W meczu z Plusssz Polonią Bydgoszcz w gdańskiej drużynie najlepiej wypadł
Tomasz Chrzanowski- Byliście bliscy pokonania bydgoszczan. Czego zabrakło do zdobycia dwóch punktów meczowych?
- Do zwycięstwa zabrakło nam punktów Roberta Kościechy i Adama Fajfera. Szkoda, bo dwa punkty były w naszym zasięgu.
- Kilka punktów straciliście na własne życzenie.
- To prawda. Popełnialiśmy błędy na trasie. Rywale je wykorzystywali i wygrali.
- Goście dysponowali szybkim sprzętem. Przykładem może być wyścig dziewiąty, w którym Jacek Gollob przemknął koło Roberta Kościechy i Pawła Duszyńskiego.
- Jacek był naprawdę szybki. Prowadziłem z nim w wyścigu dwunastym, ale cały czas mnie atakował. Był nieustępliwy do końca i mnie wyprzedził. Również pozostali bydgoszczanie dysponowali szybkim sprzętem.
- Spotkanie zaczęło się po waszej myśli. Pokonałeś Tomka Golloba.

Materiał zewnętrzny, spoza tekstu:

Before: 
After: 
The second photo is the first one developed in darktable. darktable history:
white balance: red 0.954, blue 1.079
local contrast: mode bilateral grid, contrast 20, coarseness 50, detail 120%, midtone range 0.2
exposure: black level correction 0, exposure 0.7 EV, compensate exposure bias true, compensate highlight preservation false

- To był bardzo dobry wyścig w moim wykonaniu. Tomek nie był w nim jeszcze tak szybki. W kolejnych biegach z nim stawałem na polach zewnętrznych i nie udawało mi się na niego założyć. W ostatnim biegu zbyt późno zorientowałem się, że mogę powalczyć o zwycięstwo. Na moment spadłem na trzecie miejsce, ale skontrowałem i wyprzedziłem Jacka Golloba. Próbowałem gonić Tomka i na mecie zabrakło mi centymetrów.

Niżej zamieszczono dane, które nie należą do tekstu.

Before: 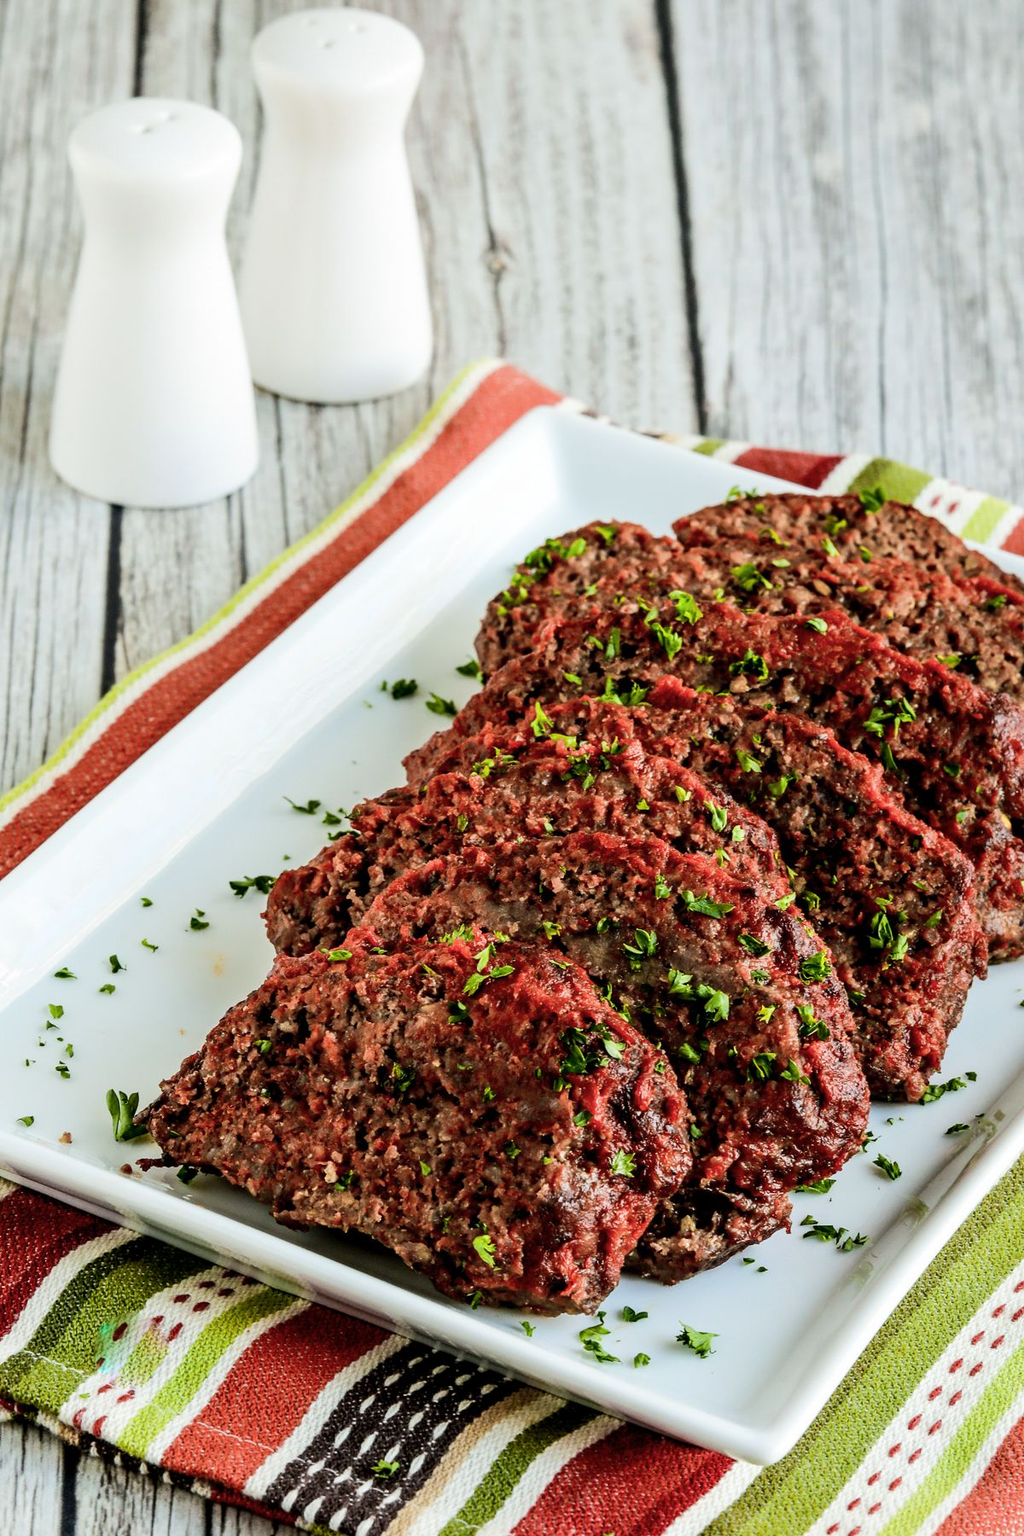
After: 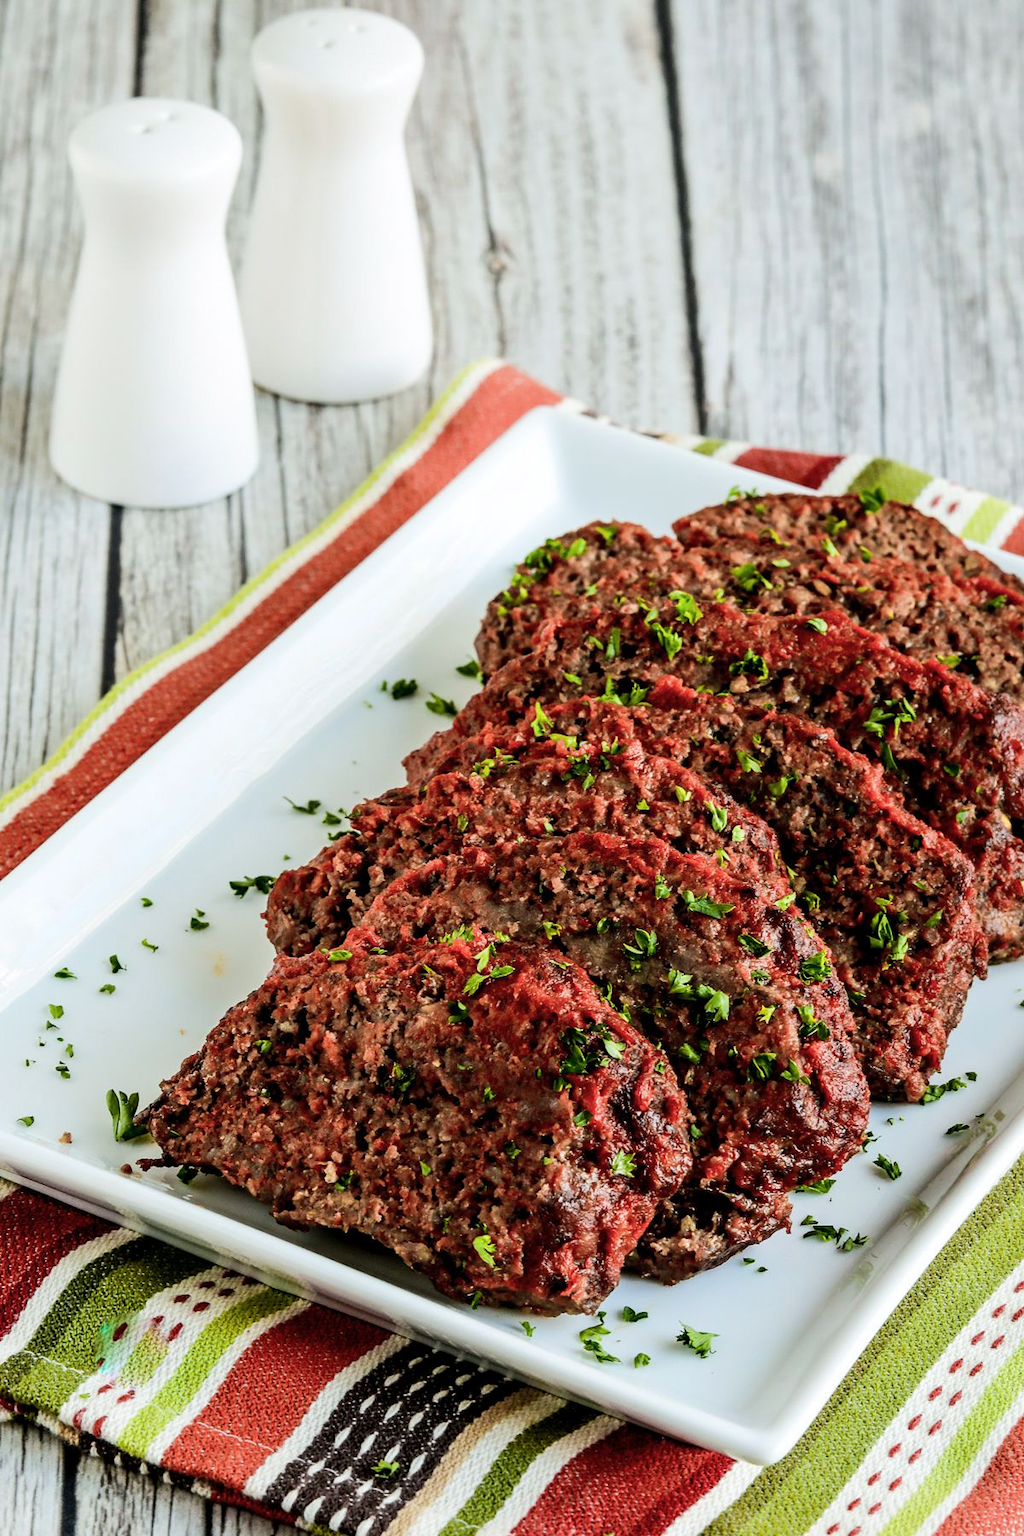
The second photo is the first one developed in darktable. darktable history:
color correction: highlights a* 0.032, highlights b* -0.811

- Można powiedzieć, że przełomowym meczu był drugi bieg. Jechaliśmy na 5:1, a skończyło się 2:4.
- Szkoda, że Robert upadł. Adam wtedy prowadził. W powtórce Fajfer był drugi i goście wyrównali. Punkty zaczęły nam uciekać. W czwartym wyścigu przeszarżował Adam.
- Jedno "oczko" straciliście przez kibiców...
- To było bardzo bezmyślne zachowanie. Kibice powinni nas wspierać. Po tym incydencie klub prawdopodobnie dostanie karę finansową. Szkoda słów.
- Ze swojego występu chyba jesteś zadowolony?
- Jechało się ciężko. Może przed meczem byłem zbyt spięty i za bardzo chciałem pojechać dobrze. Wiedziałem jaka jest stawka meczu i presja wyniku trochę mnie usztywniła.
- Najważniejszy mecz czeka was za dwa tygodnie w Pile. Jak oceniasz wasze szanse?
- Najbliższy mecz mamy we Wrocławiu i na nim się koncentruję. Będę chciał pojechać przeciwko Atlasowi jak najlepiej. O spotkaniu w Pile na razie nie myślę.
- Dziękuję za rozmowę.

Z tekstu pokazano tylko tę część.